→ **WRITTEN EXERCISE 1**: In the PCI DSS segmentation guide, reproduce word for word the part starting at "By William Toll, Head" and ending at "under Requirement 11.4.1.".
→ **WRITTEN EXERCISE 2**: According to the PCI DSS segmentation guide, which requirement calls for segmentation to be penetration-tested?
→ **WRITTEN EXERCISE 3**: Write what comes next in the PCI DSS segmentation guide, picking up right after its final sentence.

→ **GIVEN PASSAGE**:
PCI DSS 4.0 Network Segmentation Requirements Explained

By William Toll, Head of Product Marketing, Elisity · Updated June 14, 2026 · 13 min read

Quick answer: PCI DSS 4.0 does not mandate network segmentation, but it makes segmentation the practical way to reduce the scope of your cardholder data environment. When segmentation isolates the CDE, only the segmented systems fall in scope. PCI DSS 4.0 then requires that the segmentation be documented, justified, and validated, most relevant under Requirement 1.2.6 and penetration-tested under Requirement 11.4.1.

Network segmentation is the single most consequential decision in a PCI DSS program, because it determines how much of your environment the assessor has to look at. The PCI Security Standards Council (PCI SSC) is explicit that segmentation is not a requirement, yet it is the recognized method for taking systems out of scope, which is why nearly every cost-conscious PCI DSS 4.0 effort starts here. This guide explains what PCI DSS 4.0 actually requires of segmentation, which requirements apply by number, how segmentation reduces cardholder data environment scope, and where modern approaches such as identity-based microsegmentation fit. It is written to be vendor-neutral; the named requirements are cited to the PCI SSC, and Elisity is positioned at the end so you can judge the fit on the merits.

→ **DATA PROVIDED**:
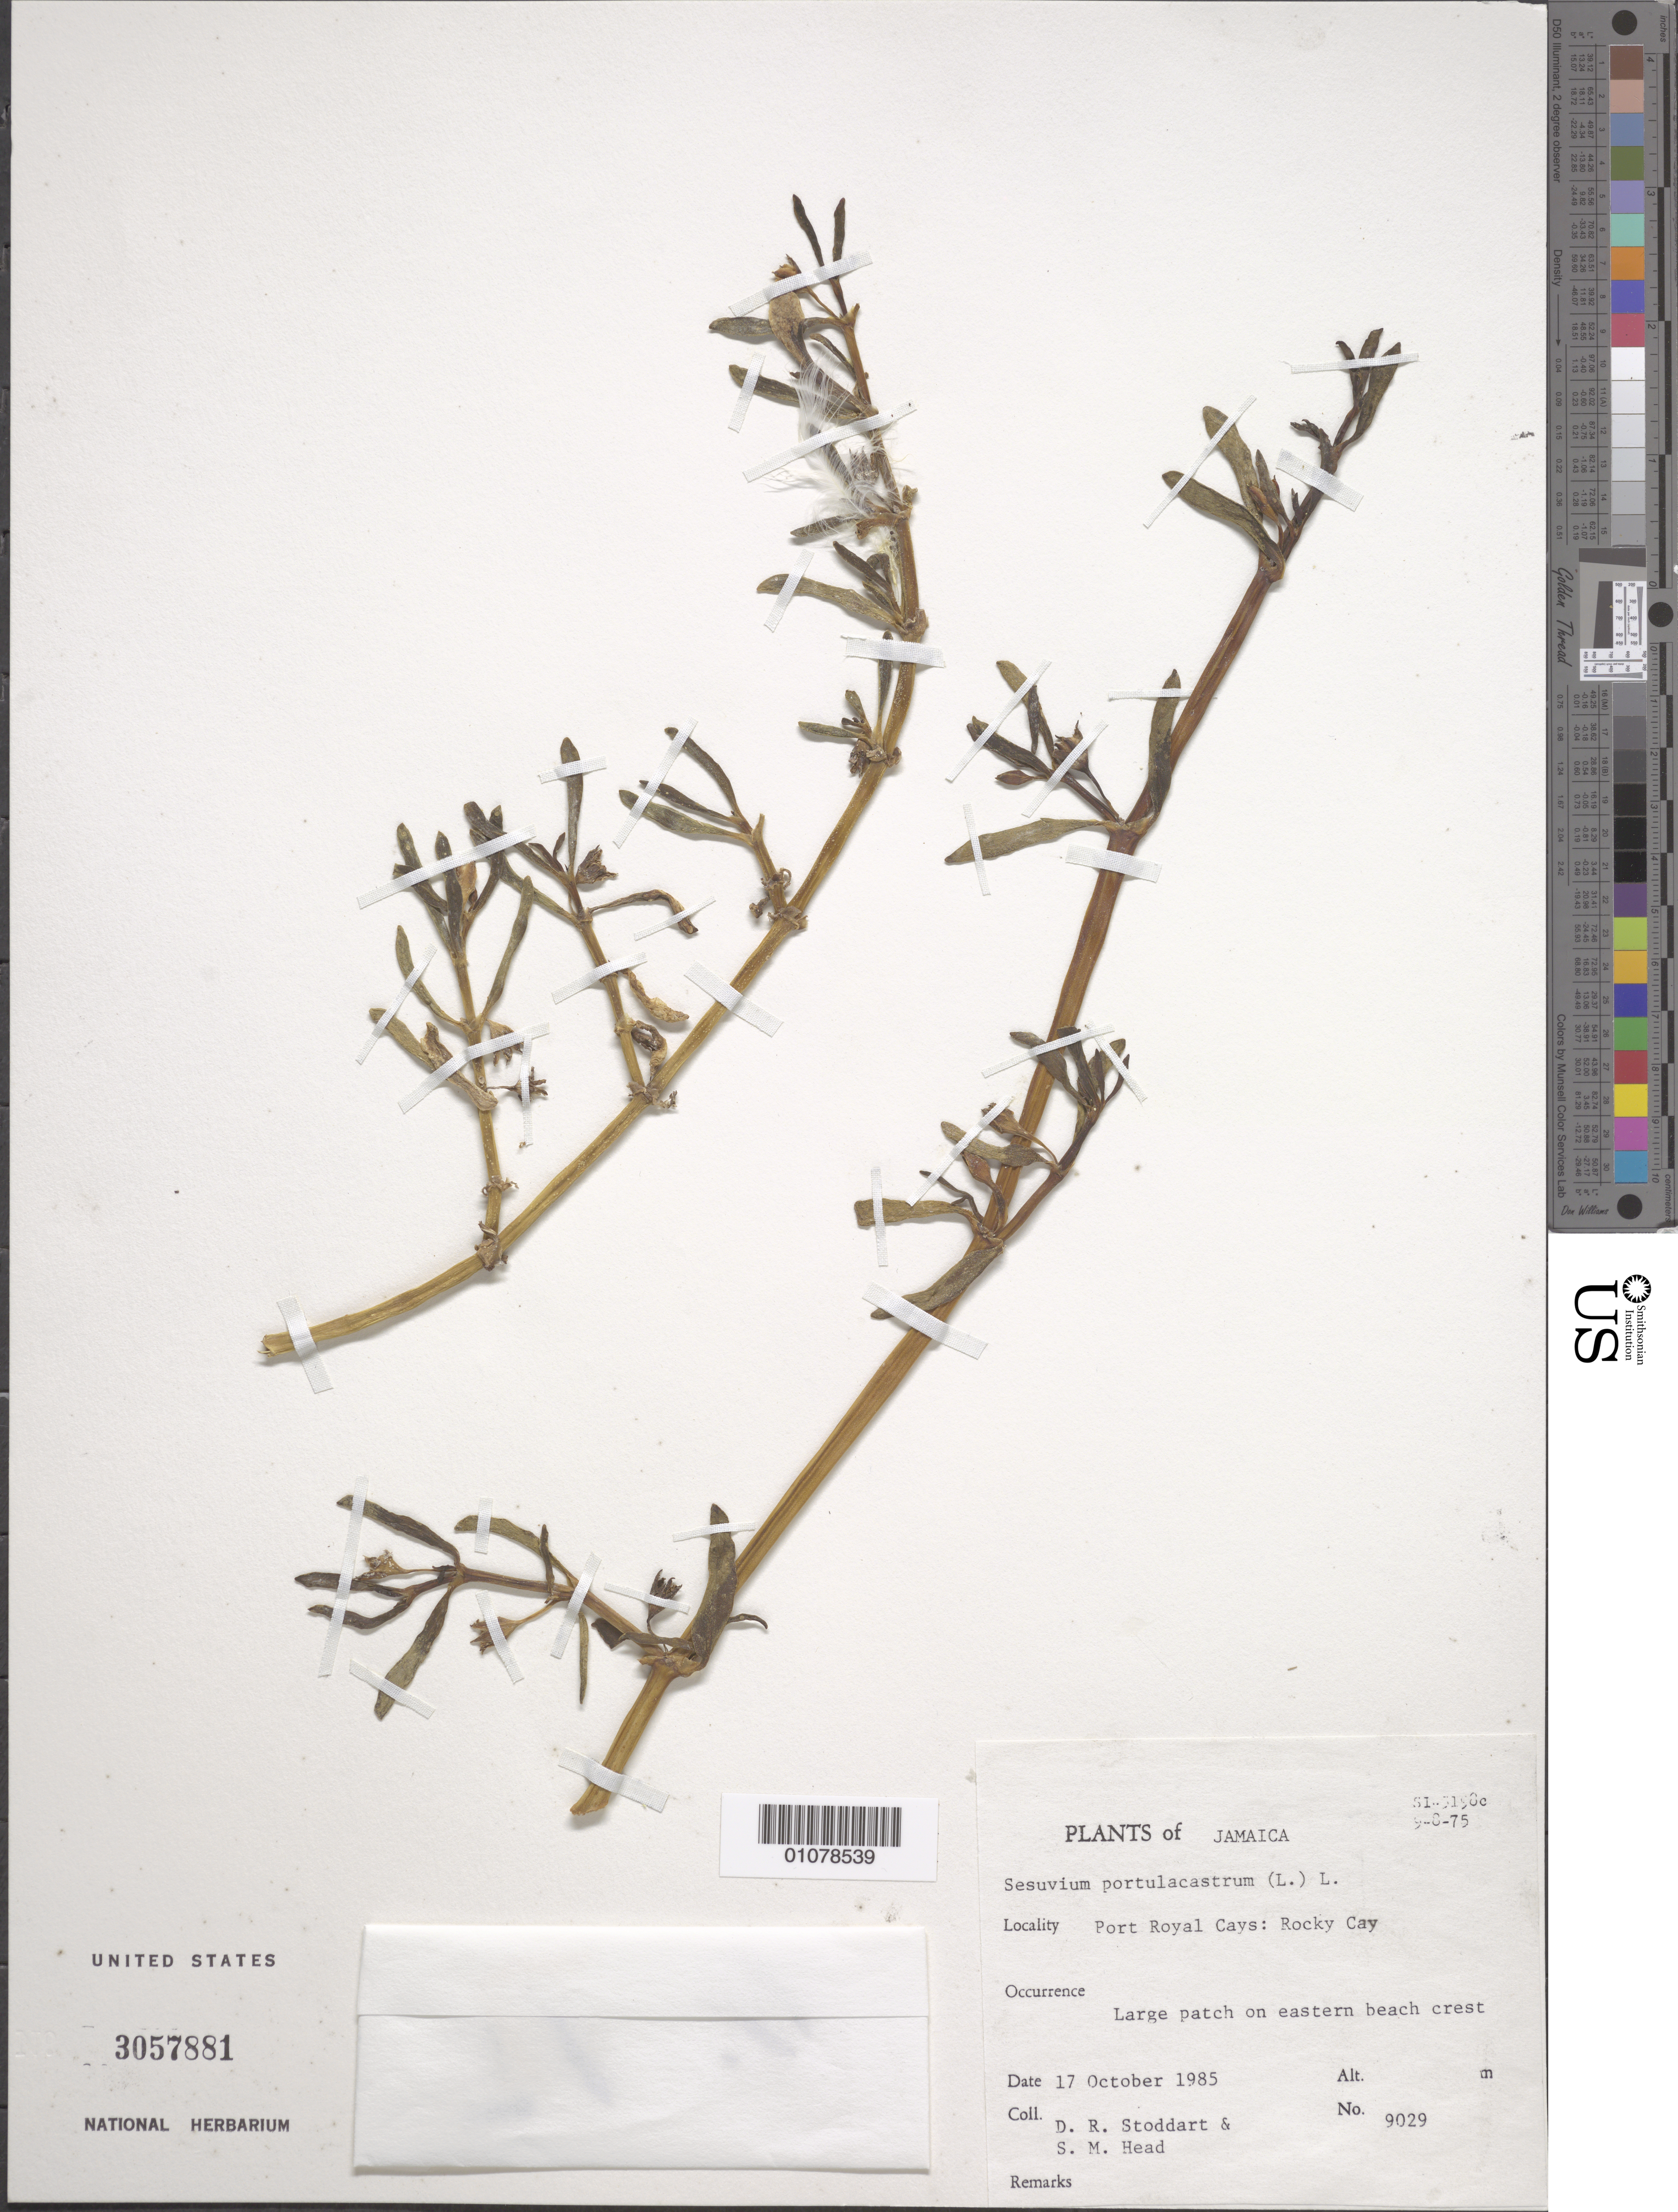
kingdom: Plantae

...

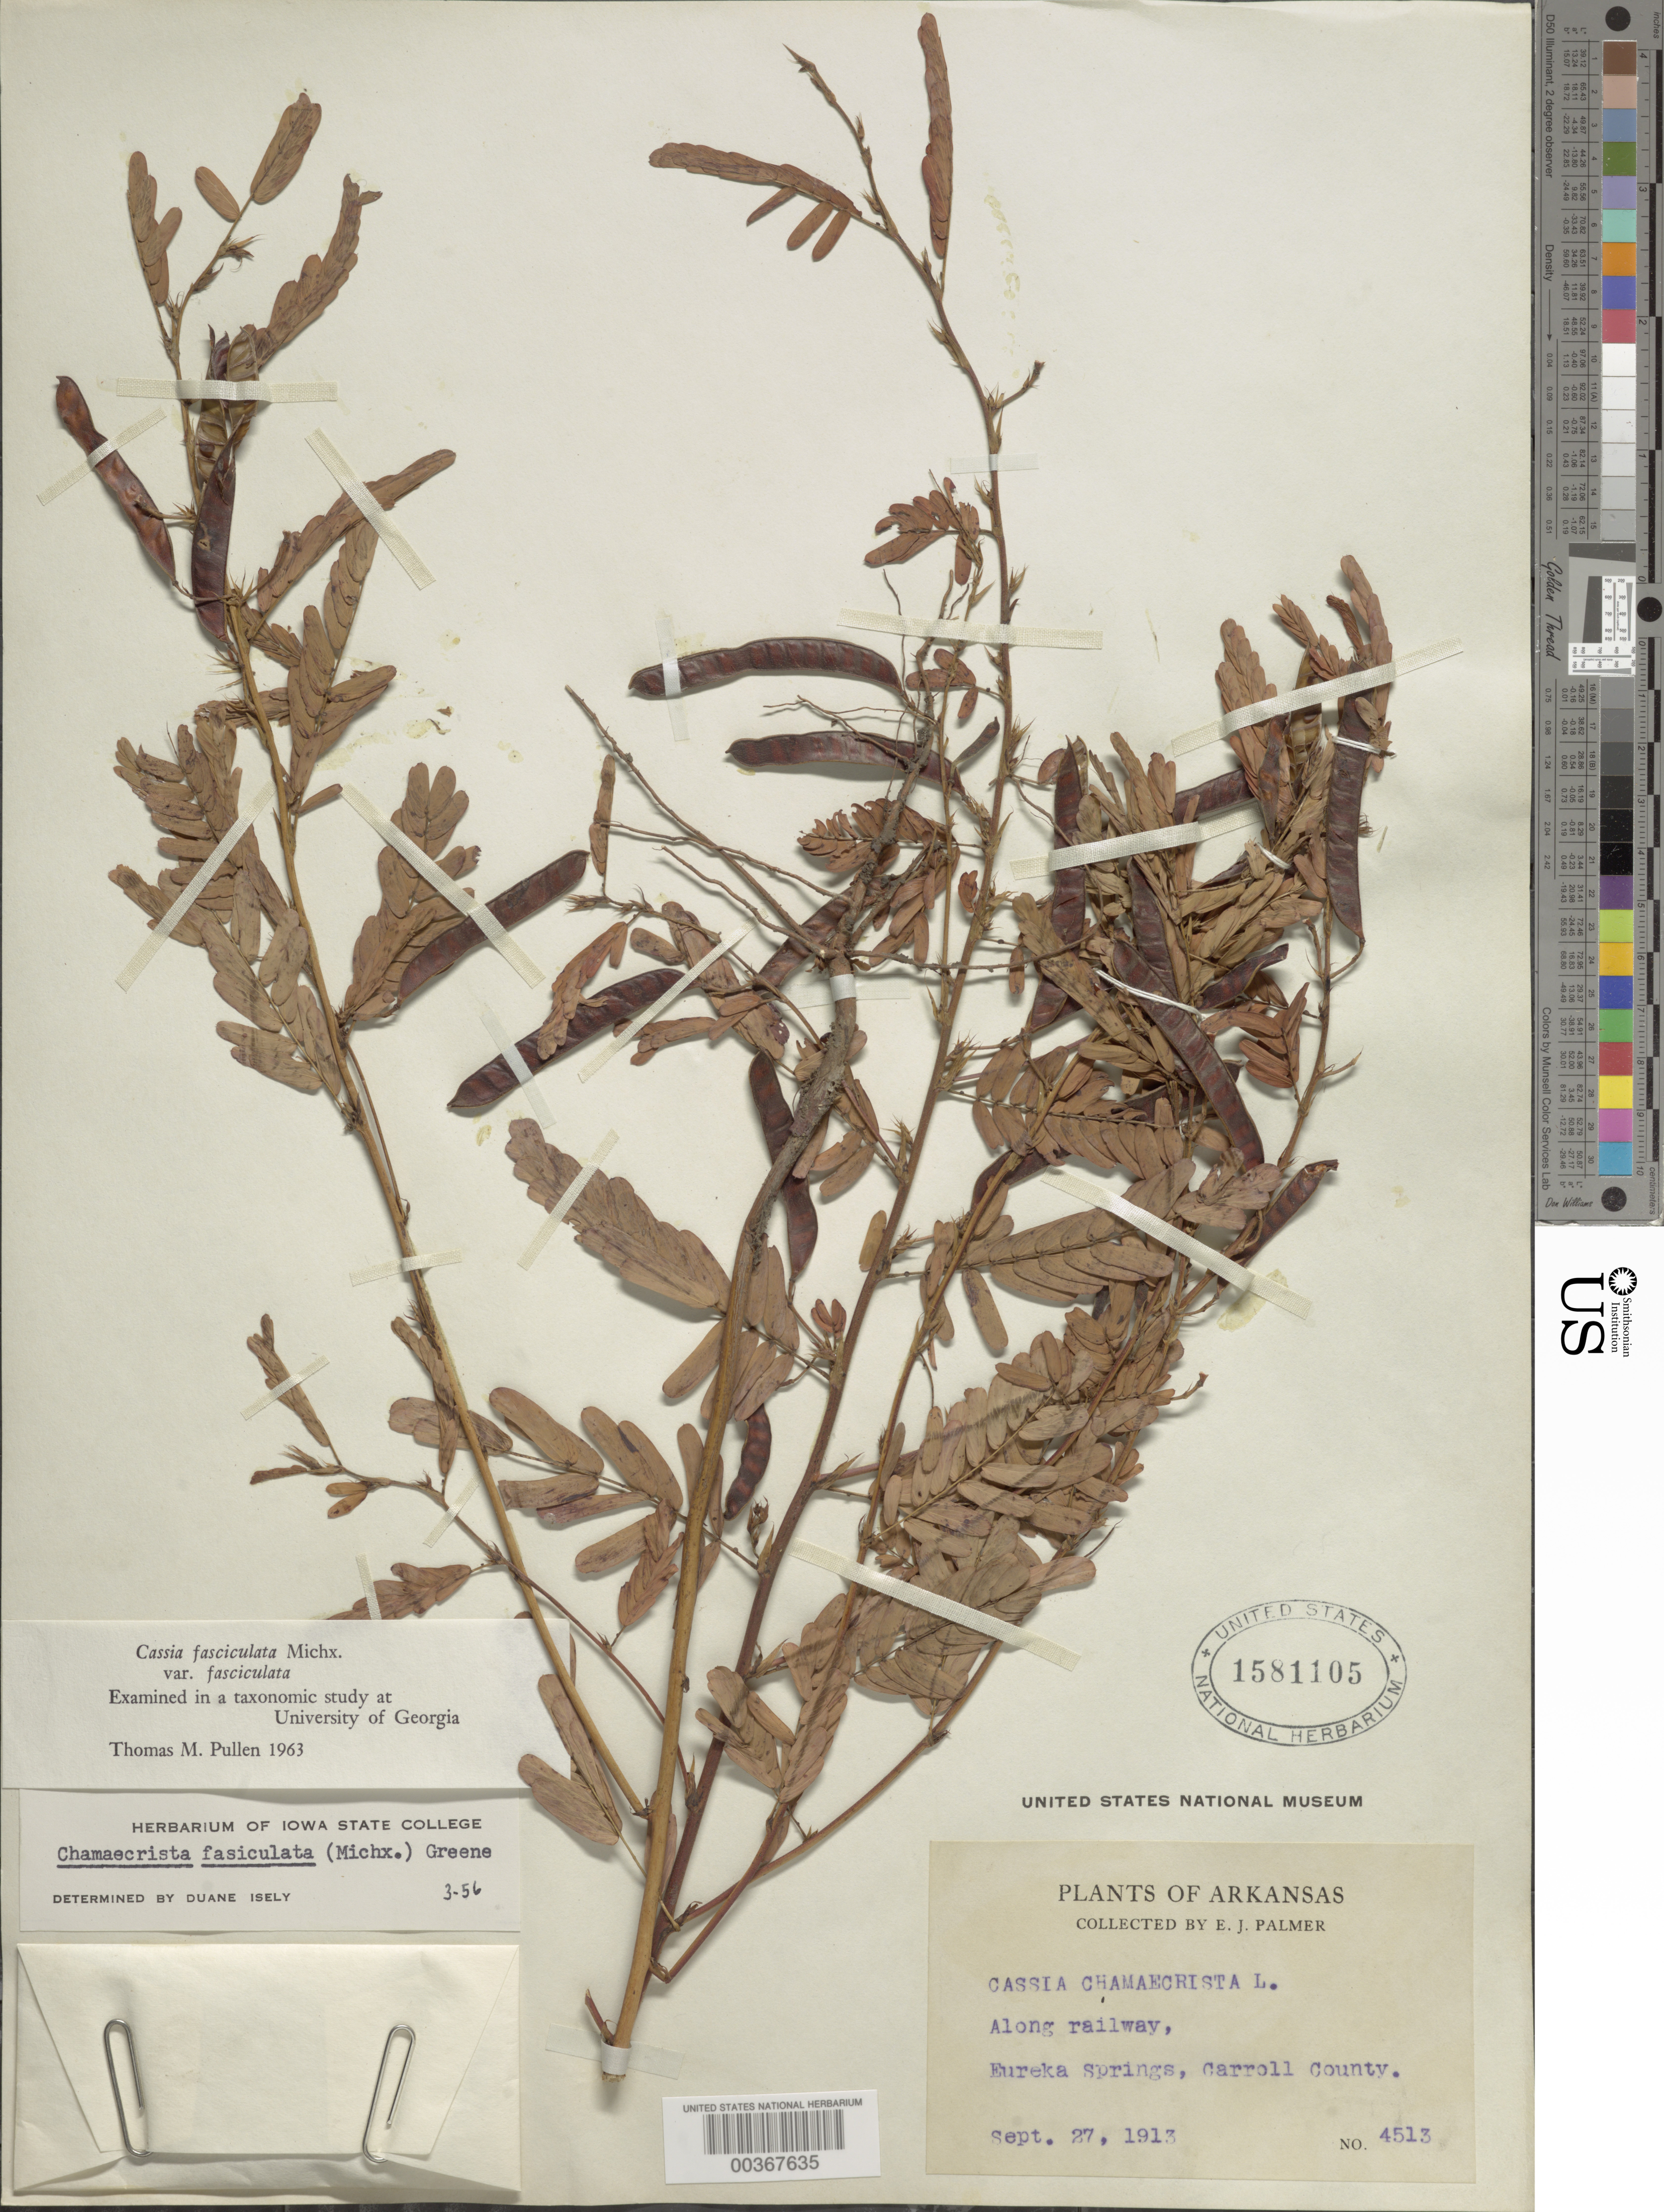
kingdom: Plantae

→ **TASK ANSWER 1**:
By William Toll, Head of Product Marketing, Elisity · Updated June 14, 2026 · 13 min read

Quick answer: PCI DSS 4.0 does not mandate network segmentation, but it makes segmentation the practical way to reduce the scope of your cardholder data environment. When segmentation isolates the CDE, only the segmented systems fall in scope. PCI DSS 4.0 then requires that the segmentation be documented, justified, and validated, most relevant under Requirement 1.2.6 and penetration-tested under Requirement 11.4.1.

→ **TASK ANSWER 2**: Requirement 11.4.1

→ **TASK ANSWER 3**:
“Under PCI DSS 4.0, segmentation is optional but scope is not. The systems you fail to isolate are the systems you have to secure, assess, and pay for every year. Reducing scope is the most durable way to reduce PCI cost and risk at the same time.” Elisity, on the economics of PCI DSS scope reduction

Is network segmentation required for PCI DSS 4.0 compliance?

No. According to the PCI Security Standards Council, network segmentation is not a PCI DSS requirement. The standard states plainly that segmentation is the recommended method to reduce the scope of a PCI DSS assessment, the cost of the assessment, the difficulty of maintaining controls, and the risk to an organization. In other words, you can be PCI DSS 4.0 compliant with a flat network, but you would then have to apply every applicable control to every connected system, because without segmentation the entire network is in scope.

This distinction is the most misunderstood point in PCI scoping, so it is worth stating definitively. PCI DSS 4.0 does not order you to segment. It defines what counts as in scope, and it allows segmentation as the mechanism that pulls systems out of scope. The moment you rely on segmentation to reduce scope, the segmentation itself becomes subject to specific PCI DSS 4.0 requirements: it must be documented, justified, and verified to actually work. The rest of this guide walks through exactly which requirements those are.

PCI DSS 4.0 has also moved from future tense to present tense. The PCI SSC retired PCI DSS 3.2.1 on March 31, 2024, making 4.0 the only active version of the standard, and the future-dated requirements introduced in 4.0 became mandatory on March 31, 2025. For any assessment dated after that, the 4.0 segmentation expectations described here are in force today, not on a roadmap.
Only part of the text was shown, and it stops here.